No, es su deber, su sangre indígena se
lo grita a cada instante, es su deber
seguir con la tradición y seguir jugando Uarhukua Chanakua.
Por eso, un par de días atrás preparó su
uniforme: pulcro, limpio como el amanecer. Y durante meses pulió su bastón
hecho con una rama del tejocote donde años
atrás se columpiara, pero que ahora sucumbía a la sequía. Sí, se preparó para
el juego.
Temprano, estaba nervioso,
siempre lo está. Habló con los ocho miembros de su equipo. Eligieron
quiénes jugarían y quiénes permanecerían
en espera. Se prometieron ganar. La noche llegó y los dos equipos aparecieron
en la cancha. Sólo el color de su cinturón los diferenciaba. La pelota,
representación del Sol, fue mostrada a la concurrencia: habitantes del pueblo y
turistas. La purificación de ésta y los bastones, la bendición del sol, del
agua, de la tierra. La oscuridad. La pelota se enciende, el fuego nace y se
clava en la mirada de los jugadores: la batalla comienza en la improvisada
cancha del pueblo. El fuego rueda y Juan, con toda la fuerza permitida por sus
brazos cansados de trabajar en el campo, lo lanza hacia el enemigo. Y allá va el fuego, la
luz, corriendo, saltando entre la
oscuridad, blandiendo su fuerza con energía.
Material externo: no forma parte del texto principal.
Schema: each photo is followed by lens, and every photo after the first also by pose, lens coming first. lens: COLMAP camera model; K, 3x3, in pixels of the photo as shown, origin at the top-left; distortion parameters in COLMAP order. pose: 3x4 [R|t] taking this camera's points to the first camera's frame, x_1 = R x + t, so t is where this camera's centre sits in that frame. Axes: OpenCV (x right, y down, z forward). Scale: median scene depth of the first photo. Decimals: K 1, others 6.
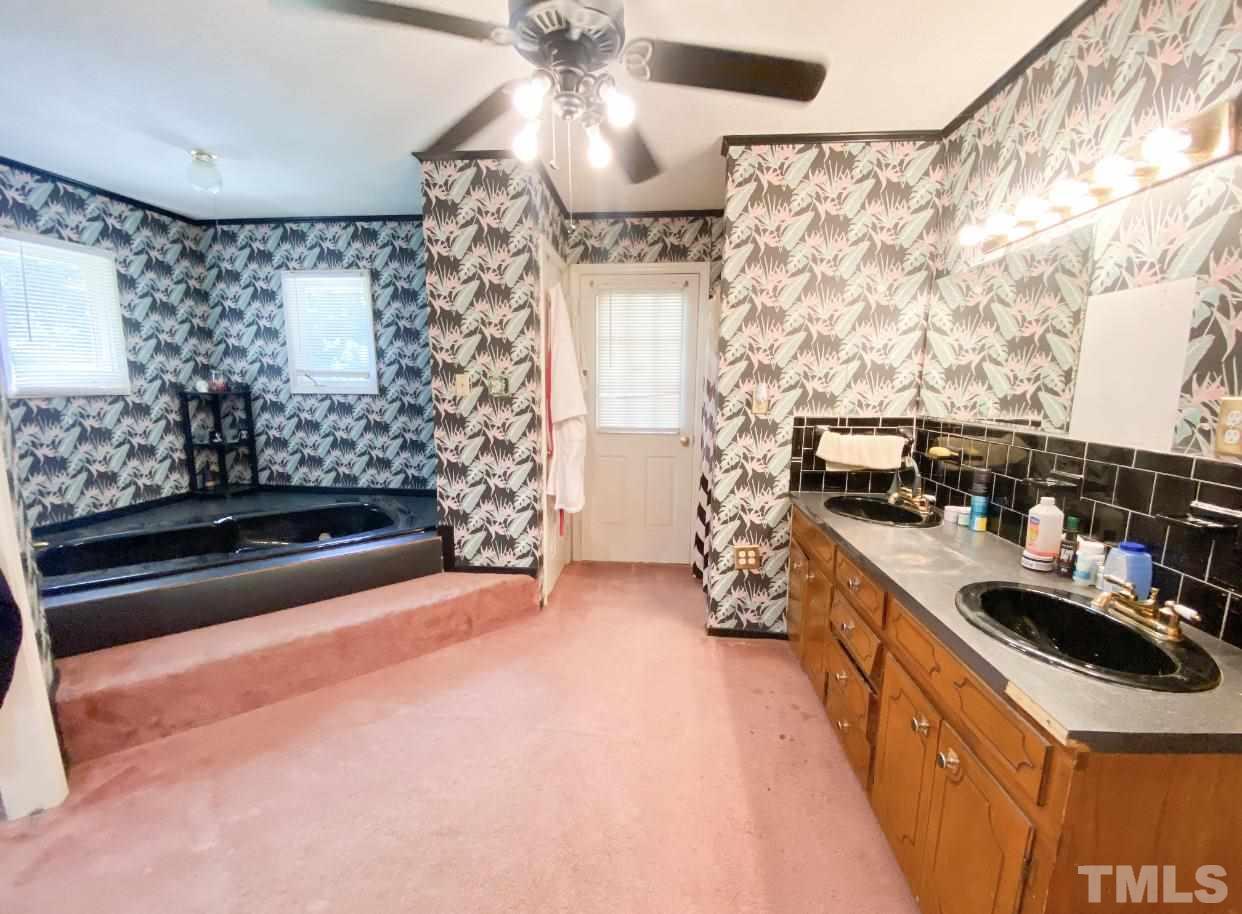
lens RADIAL K [[504.5, 0, 623.3], [0, 504.5, 460.1], [0, 0, 1]] dist [0.030932, -0.028829]
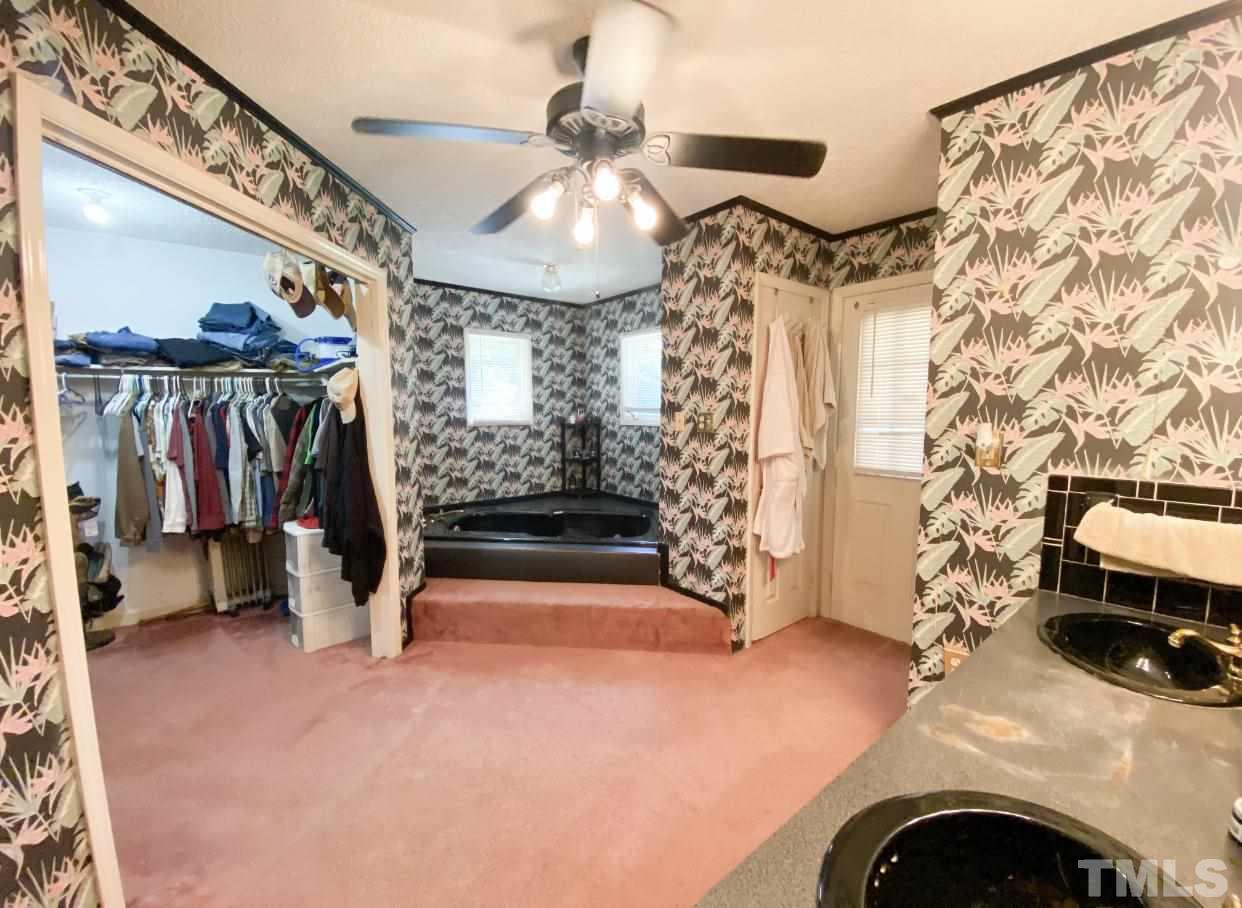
lens RADIAL K [[500.9, 0, 613.3], [0, 500.9, 452.4], [0, 0, 1]] dist [0.039951, -0.035787]
pose [[0.690880, 0.052808, -0.721038, 0.367456], [-0.099549, 0.994778, -0.022529, -0.038963], [0.716083, 0.087343, 0.692529, 0.130094]]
Todo es negro, pero el fuego se
abre paso entre los pies, entre los bastones, ya se desplaza, ya salta, ya
choca, ya chisporrotea… el fuego.
Juan sonríe, María y los otros
miembros de su equipo también. Está satisfecho: la luz volvió a ganar a la
oscuridad. El fuego recorrió por casi una hora la noche, luchó, ferozmente
como él imagina que lo hacía antes,
mucho tiempo antes de la llegada de los españoles, contra la oscuridad, en el firmamento, en lo alto del cielo
ganando una batalla para alumbrar la vida.